▶ [WORK INSTRUCTIONS]
Find the line with "The Take Me to the Spa Jeeves Pack" in the records below. Copy it and every line after it, up to and including the line with "balances sebum production, and is".

(Data excerpts)
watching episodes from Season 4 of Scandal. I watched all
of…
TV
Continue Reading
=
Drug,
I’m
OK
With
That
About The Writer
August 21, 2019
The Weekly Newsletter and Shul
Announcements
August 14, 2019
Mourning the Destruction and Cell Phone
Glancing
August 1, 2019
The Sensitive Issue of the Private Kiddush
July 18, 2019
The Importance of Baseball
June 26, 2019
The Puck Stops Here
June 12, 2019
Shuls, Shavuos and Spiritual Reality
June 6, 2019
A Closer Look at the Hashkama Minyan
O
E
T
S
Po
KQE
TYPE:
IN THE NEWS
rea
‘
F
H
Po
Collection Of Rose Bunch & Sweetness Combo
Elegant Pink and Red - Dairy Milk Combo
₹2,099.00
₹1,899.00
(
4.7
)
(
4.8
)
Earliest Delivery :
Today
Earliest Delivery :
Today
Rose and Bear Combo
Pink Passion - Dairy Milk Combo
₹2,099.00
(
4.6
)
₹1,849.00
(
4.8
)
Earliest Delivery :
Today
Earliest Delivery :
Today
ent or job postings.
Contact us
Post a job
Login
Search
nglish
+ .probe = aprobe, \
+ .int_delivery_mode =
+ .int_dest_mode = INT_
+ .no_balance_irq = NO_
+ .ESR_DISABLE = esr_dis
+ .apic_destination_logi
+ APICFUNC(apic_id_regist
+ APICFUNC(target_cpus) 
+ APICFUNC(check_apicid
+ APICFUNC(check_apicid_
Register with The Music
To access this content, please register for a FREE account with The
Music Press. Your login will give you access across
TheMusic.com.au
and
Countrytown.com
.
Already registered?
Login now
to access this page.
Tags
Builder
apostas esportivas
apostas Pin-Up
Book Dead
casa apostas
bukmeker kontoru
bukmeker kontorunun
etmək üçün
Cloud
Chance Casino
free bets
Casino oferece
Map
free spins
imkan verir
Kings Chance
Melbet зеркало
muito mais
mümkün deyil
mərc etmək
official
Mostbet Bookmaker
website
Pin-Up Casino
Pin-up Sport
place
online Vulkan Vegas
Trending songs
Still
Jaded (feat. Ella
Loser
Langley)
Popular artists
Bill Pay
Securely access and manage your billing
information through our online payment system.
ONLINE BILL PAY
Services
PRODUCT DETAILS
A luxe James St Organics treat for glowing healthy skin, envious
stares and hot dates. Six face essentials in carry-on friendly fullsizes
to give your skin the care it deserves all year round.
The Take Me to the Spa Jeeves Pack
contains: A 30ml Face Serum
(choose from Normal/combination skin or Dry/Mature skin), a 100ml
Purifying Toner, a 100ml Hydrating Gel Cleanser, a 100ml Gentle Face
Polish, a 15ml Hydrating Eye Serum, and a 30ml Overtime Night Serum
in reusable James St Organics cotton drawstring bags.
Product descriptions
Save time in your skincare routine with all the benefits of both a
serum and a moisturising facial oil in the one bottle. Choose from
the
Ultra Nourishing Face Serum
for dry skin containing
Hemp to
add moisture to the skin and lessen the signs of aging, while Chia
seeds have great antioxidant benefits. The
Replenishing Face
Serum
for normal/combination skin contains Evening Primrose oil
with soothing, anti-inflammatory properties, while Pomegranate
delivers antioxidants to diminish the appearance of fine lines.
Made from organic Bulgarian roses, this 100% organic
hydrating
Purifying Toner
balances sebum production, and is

...

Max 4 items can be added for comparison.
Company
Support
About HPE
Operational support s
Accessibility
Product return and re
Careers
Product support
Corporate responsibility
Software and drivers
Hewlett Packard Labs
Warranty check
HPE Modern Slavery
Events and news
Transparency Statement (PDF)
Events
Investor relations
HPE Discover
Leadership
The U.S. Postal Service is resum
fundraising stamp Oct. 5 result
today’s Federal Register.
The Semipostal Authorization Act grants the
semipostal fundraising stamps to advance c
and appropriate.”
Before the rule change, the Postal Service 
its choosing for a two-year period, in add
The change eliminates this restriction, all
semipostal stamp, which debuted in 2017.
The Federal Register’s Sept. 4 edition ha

▶ [YOUR RESPONSE]
The Take Me to the Spa Jeeves Pack
contains: A 30ml Face Serum
(choose from Normal/combination skin or Dry/Mature skin), a 100ml
Purifying Toner, a 100ml Hydrating Gel Cleanser, a 100ml Gentle Face
Polish, a 15ml Hydrating Eye Serum, and a 30ml Overtime Night Serum
in reusable James St Organics cotton drawstring bags.
Product descriptions
Save time in your skincare routine with all the benefits of both a
serum and a moisturising facial oil in the one bottle. Choose from
the
Ultra Nourishing Face Serum
for dry skin containing
Hemp to
add moisture to the skin and lessen the signs of aging, while Chia
seeds have great antioxidant benefits. The
Replenishing Face
Serum
for normal/combination skin contains Evening Primrose oil
with soothing, anti-inflammatory properties, while Pomegranate
delivers antioxidants to diminish the appearance of fine lines.
Made from organic Bulgarian roses, this 100% organic
hydrating
Purifying Toner
balances sebum production, and is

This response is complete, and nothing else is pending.